The pho here is not necessarily bad. It's just that the flaws are pronounced enough to keep you from embracing it without flinching. "H4" (mi do bie) is seafood debris drifting in a bland broth with scraps of cilantro, scallions, and jalapeño. Straw-hued egg noodles are firm and hearty. But the seafood flesh, angle-cut shanks of surimi, shrimp, sponge-rubbery fish balls, and squid tubes with little stubs where the tentacles used to be, ranged from dull to unexciting with hints of hand-soap lather on the finish.
Even when poultry is added there was slippage. "G1" (pho ga), chicken rice-noodle soup, was loaded with gummed-up overcooked rice noodles and dry chicken scattered among bits of carrot and scallion.
Que Huong is outfitted for soup. A little rack near the condiments on the table not only holds paper-wrapped chopsticks, but it also has a little nook stacked with those little white soupspoons that look like pygmy ladles. Yet if the soup doesn't float your boat, Que Huong has other dishes based on rice or vermicelli. "C3" (Com bi thit nuong cha) is good, in a rustic sort of way. A platter spread with white rice holds sheets of thinly sliced grilled pork. The meat is rippled with little patches of fat and gristle, but the richness trumps the blemishes, or maybe it's rich because of those blemishes. There was a little surprise in this dish, a thing called egg casserole. It looks a stolen scrap of omelet, but this fluffy strip of pale yellow is firm and supple with little specks of chewy, tasty pork.
Our vermicelli sampling didn't hold up nearly as well. "V3" (bun ga cha gio) was saddled with an overcooked, sticky knot of vermicelli in a bowl with pickled jicama and carrot, though the pieces of chicken were fairly moist and tasty this time.
These rice and vermicelli dishes have little sides of fresh vegetables: cucumber, tomato, and carrot.

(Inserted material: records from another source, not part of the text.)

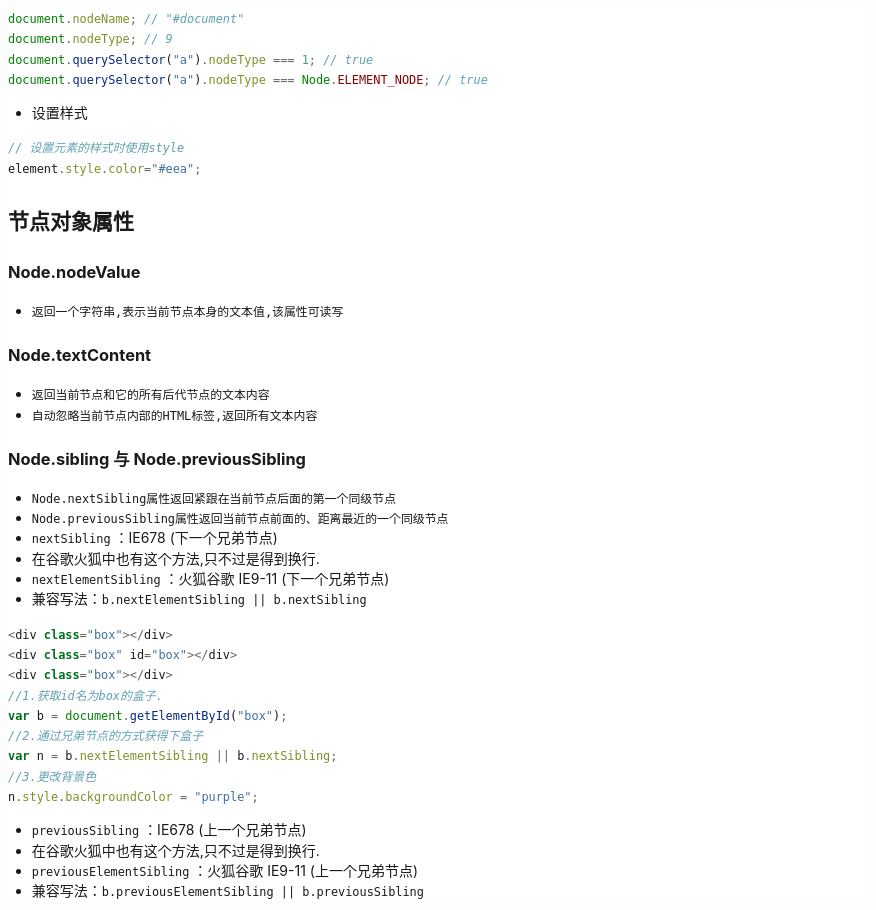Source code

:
```js
document.nodeName; // "#document"
document.nodeType; // 9
document.querySelector("a").nodeType === 1; // true
document.querySelector("a").nodeType === Node.ELEMENT_NODE; // true
```

- 设置样式

```js
// 设置元素的样式时使用style
element.style.color="#eea";
```

## 节点对象属性

### Node.nodeValue

- `返回一个字符串,表示当前节点本身的文本值,该属性可读写`

### Node.textContent

- `返回当前节点和它的所有后代节点的文本内容`
- `自动忽略当前节点内部的HTML标签,返回所有文本内容`

### Node.sibling 与 Node.previousSibling

- `Node.nextSibling属性返回紧跟在当前节点后面的第一个同级节点`
- `Node.previousSibling属性返回当前节点前面的、距离最近的一个同级节点`
- `nextSibling` ：IE678 (下一个兄弟节点)
- 在谷歌火狐中也有这个方法,只不过是得到换行.
- `nextElementSibling` ：火狐谷歌 IE9-11 (下一个兄弟节点)
- 兼容写法：`b.nextElementSibling || b.nextSibling`



```js
<div class="box"></div>
<div class="box" id="box"></div>
<div class="box"></div>
//1.获取id名为box的盒子.
var b = document.getElementById("box");
//2.通过兄弟节点的方式获得下盒子
var n = b.nextElementSibling || b.nextSibling;
//3.更改背景色
n.style.backgroundColor = "purple";
```



- `previousSibling` ：IE678 (上一个兄弟节点)
- 在谷歌火狐中也有这个方法,只不过是得到换行.
- `previousElementSibling` ：火狐谷歌 IE9-11 (上一个兄弟节点)
- 兼容写法：`b.previousElementSibling || b.previousSibling`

They were mostly good, except on those occasions when we noticed little rot dots in the tomato slices.
The little staples you might expect to come off with aplomb -- rolls of various stripes -- hit with a bomb. The Vietnamese egg rolls were dry, chewy, and greasy, while the spring rolls were loose and blasé. The only appetizer of interest was the barbecued meatballs, little reddish-brown golf balls sprinkled with peanut dust. These tight spheres chewed well and were greaseless.
Still, the pho is foo. Yet maybe it's better to look good than to feel good. So I might suggest Que Huong restore the full collection of vinyl barstools and restock the bar. And maybe get those goldfish a plastic surgeon.